Después
de un pequeño trayecto en metro, salgo del vagón y, al pisar el andén, noto un
olor vagamente conocido. El olor se hace cada vez más profundo y más
reconocible pero, dado lo extraño del lugar en el que se hace patente, no
consigo ubicar su origen. Y es que huele a parque y verdín.
Pero
verdín fresco, no verde mohoso del suburbano. Verdín de hierba recién cortada.

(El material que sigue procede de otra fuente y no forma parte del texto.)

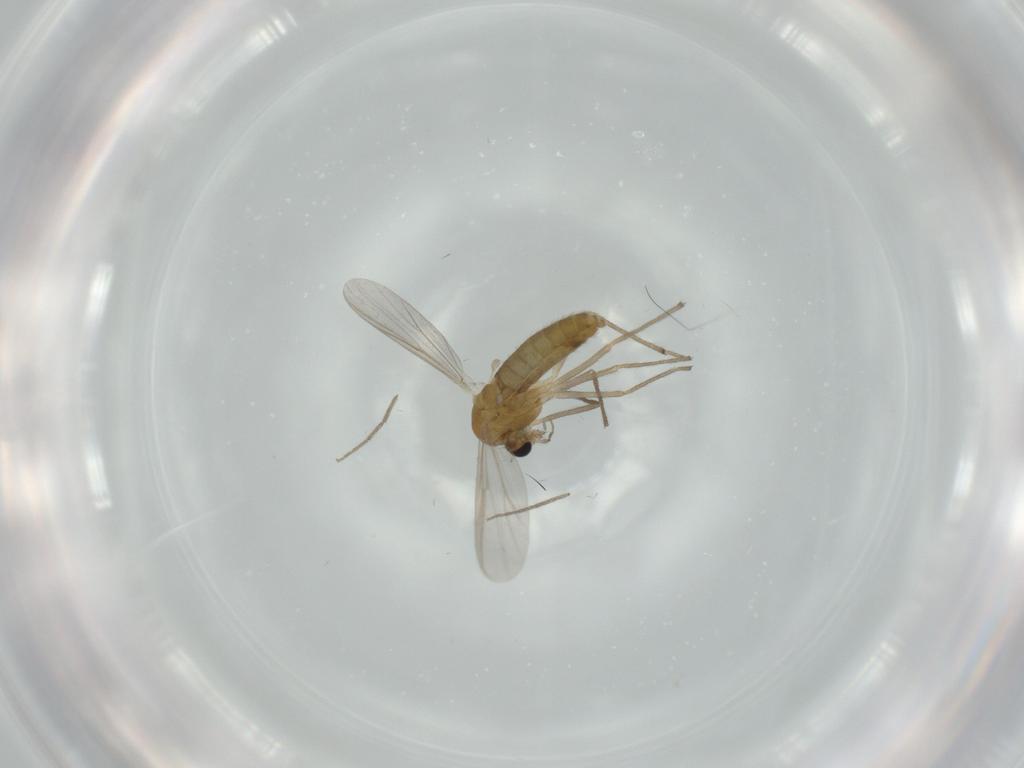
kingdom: Animalia
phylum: Arthropoda
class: Insecta
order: Diptera
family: Chironomidae
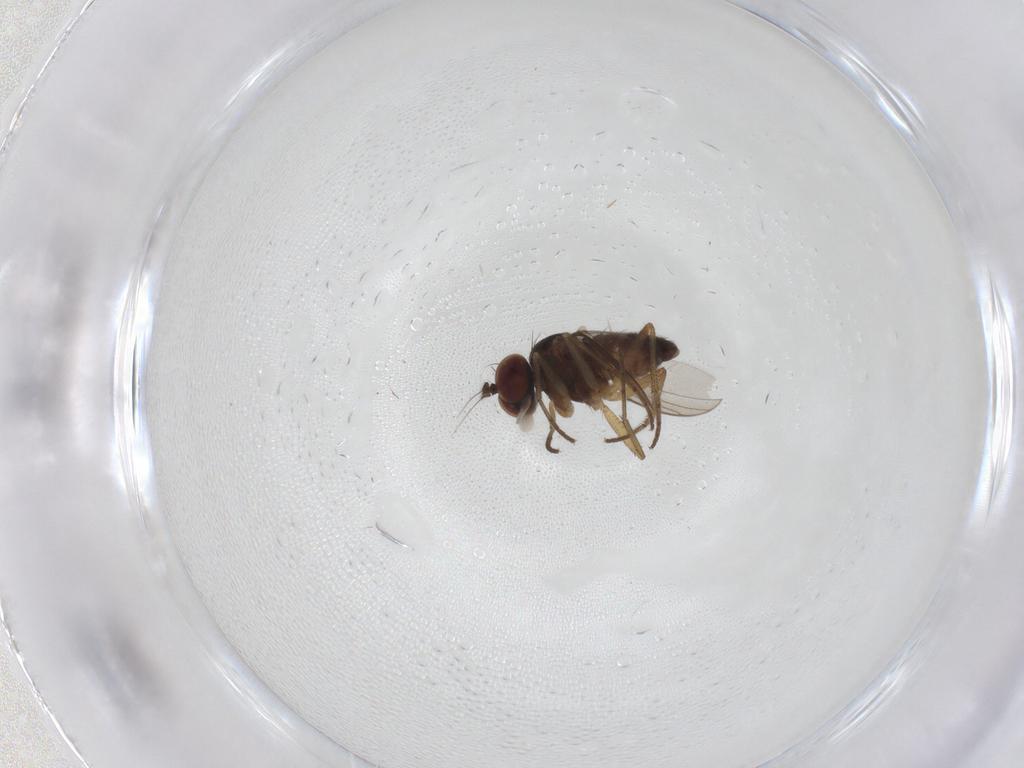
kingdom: Animalia
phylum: Arthropoda
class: Insecta
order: Diptera
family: Dolichopodidae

Verdín del que recubre las paredes umbrías. Verdín del que desprenden las hojas
en agosto, hojas sobre las que se evaporan las últimas gotas que resistieron el
día.
Cuando
salgo del andén al vestíbulo y del vestíbulo al pasillo, percibo además una
brisa fresca que eriza el vello de mis brazos. ¿En agosto, esta brisa? Sí, en
agosto.
Y por
fin viene a mi recuerdo un octubre. Hace quince años. Un octubre tan cálido
como el que disfrutaremos quince años después en Madrid.
Un
olor y un frescor traen a mi mente un recoleto parque cubierto casi en su
totalidad por la vegetación. Árboles de ramas que penden sobre los caminos,
alguna pequeña charca verde, plantas de hojas jugosas y redondeadas. Y, mucho
más jóvenes, nosotros. Él con una coleta. Yo con dos. Sonriendo a la cámara,
dándonos besos de periquitos, con él con el jersey anudado a la cintura y yo
con la chaqueta bajo el brazo.
Ese
viejo parque trae a mi memoria días de plenitud y de felicidad. Pero esas
sensaciones son tan recuerdo como lo es hoy el parque.
Porque
el parque sucumbió a las necesidades de la técnica. Se talaron árboles, se
mutilaron y esterilizaron sus raíces con química para evitar su pugna por hacer
brotar nuevas ramas, más fuertes y más rápidas en su ascenso que las
anteriores. Se cubrieron los caminos de ese cemento sordo y gris sobre el que
duele correr y se raspan las rodillas en pos de un balón. Se eliminaron charcas
y toda vegetación mínimamente tenaz. Hoy sólo quedan las plantas más
domesticables, la que no echan raíces en la profundidad, las que no acaban
levantando baldosas. Y bajo el Parque de Cataluña llegó la tuneladora abriendo
paso a uno de esos inventos que nos haría volar a la ciudad, ya que nuestro
metro no es el suburbano de Madrid por mucho que nos pese.
Pero
las costas fueron importantes. Al menos estética y odoríficamente hablando.
Los
parterres son hoy tierra desierta y amarilla. Los árboles más frondosos agoreros
cipreses. Los arbustos los típicos del monte castellano, ralos y grisáceos.
No
obstante, no quisieron las raíces o sus fantasmas abandonar el lugar otrora
ocupado. Y ese olor a verdín sigue remozando las paredes del túnel. Ese perfume
nos recuerda que ese espacio que hoy atravesamos caminando estuvo otro día
poblado por nudosos brazos en busca de minerales, lombrices escurridizas y
quién sabe qué otros habitantes secretos.
Deseando
estoy volver a cruzar el camino de vuelta a casa. Que sea agosto y que la
humedad y el calor hagan bullir a esos fantasmas escurridizos que traerán sin
duda a mi cabeza pensamientos románticos y olores frescos de fronda.